Volvamos al modelo original: Homero y la Odisea. Homero, según la tradición, era ciego pero supo ver mejor que nadie la historia de sus contemporáneos y la narró en la que resulta para muchos la primera novela inmortal. Ciego para sí mismo, Homero fijó la mirada de su imaginación en personajes que iban concentrando la naturaleza humana y sus inquietudes —también la naturaleza e inquietudes de los dioses— en cantos de belleza prodigiosa, lenguaje puro, pero cuya nitidez ha permitido a cientos de generaciones de lectores ver, como en pocos libros, la peripecia arquetipal de nuestra especie: el viaje del héroe que parte de cualquier origen y trata de regresar a casa, transformándose y poniéndose a prueba en cada lance de su trayectoria.

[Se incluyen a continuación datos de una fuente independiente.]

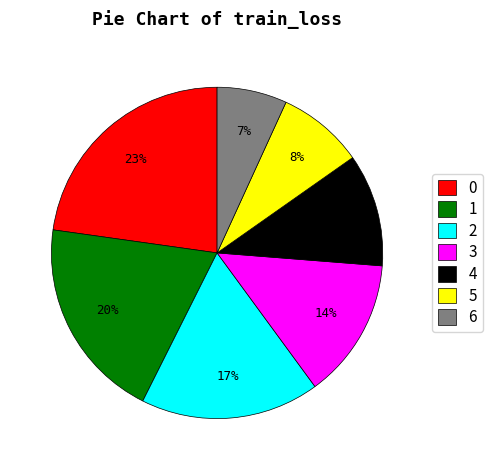

To the nearest percent, what is the average slice percentage?

14%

Toda vida es un argumento. Me gusta pensar que Homero fue Odiseo, y que narró su vida como si fuese la de otro. No la encerró en lenguaje. Todo lo contrario, el lenguaje le sirvió para lanzar su historia a través de la ventana de los siglos. Pero, aún mejor que esta versión, prefiero pensar que Homero era un poeta ciego desde niño, que se acostumbró a escuchar las historias que contaban los guerreros, los mercaderes, los cortesanos, los rapsodas, las mujeres en los patios del verano, que contarían las historias antiguas, como yo se las oía a mi madre y a mi abuela.

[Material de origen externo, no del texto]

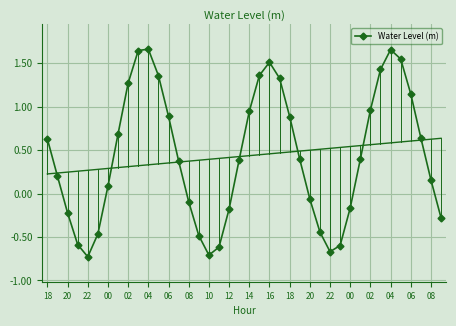

How many distinct data groups are displayed?

1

Homero el ciego prestó atención desde siempre a la realidad que le rodeaba. Lo hacía con el oído, y por eso supo cantar mejor que nadie. Pero lo hacía también con el ego cegado, y por eso supo ver al otro, que se hace uno mismo en los rincones sutiles de la mente. Y, con la imaginación, descubrió las tramas de una realidad donde traza su surco fugitivo pero tenaz cada generación desde su siglo al nuestro.

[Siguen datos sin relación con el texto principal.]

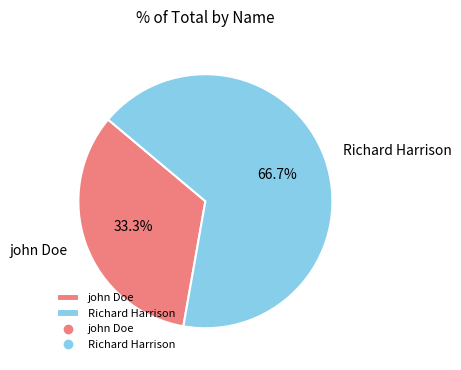

To the nearest percent, what is the average slice percentage?

50%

Así —atendiendo, escuchando, imaginando y, por supuesto, creando— fijó el mecanismo de la ficción. Desde entonces, no hay una sola historia que siga tan viva como la de aquel mañoso viajero que trataba de anular el tiempo cruzando el mar, aventura tras aventura, hacia el remoto pasado, que aún le esperaba para revelar el presente.
En los últimos años pienso mucho en los dos: en Homero y en Joyce. Y en el camino que quiero seguir como narrador en lo que me quede por contar. De algún modo, Joyce logró convertirse en Homero, no solo inspirando en él su obra maestra, sino volviéndose ciego literalmente. Quizá quiso decirnos que el mundo solo puede ser forma y que el significado se esconde en lo más intrincado de su corteza. Pero prefiero pensar que murió antes de conseguir la clarividencia del que, invidente para sus propias obsesiones, es capaz de mirar el cosmos con transparencia liviana. Los narradores del siglo XXI podemos aprender de esta batalla para seguir escribiendo la experiencia humana en un lenguaje duradero.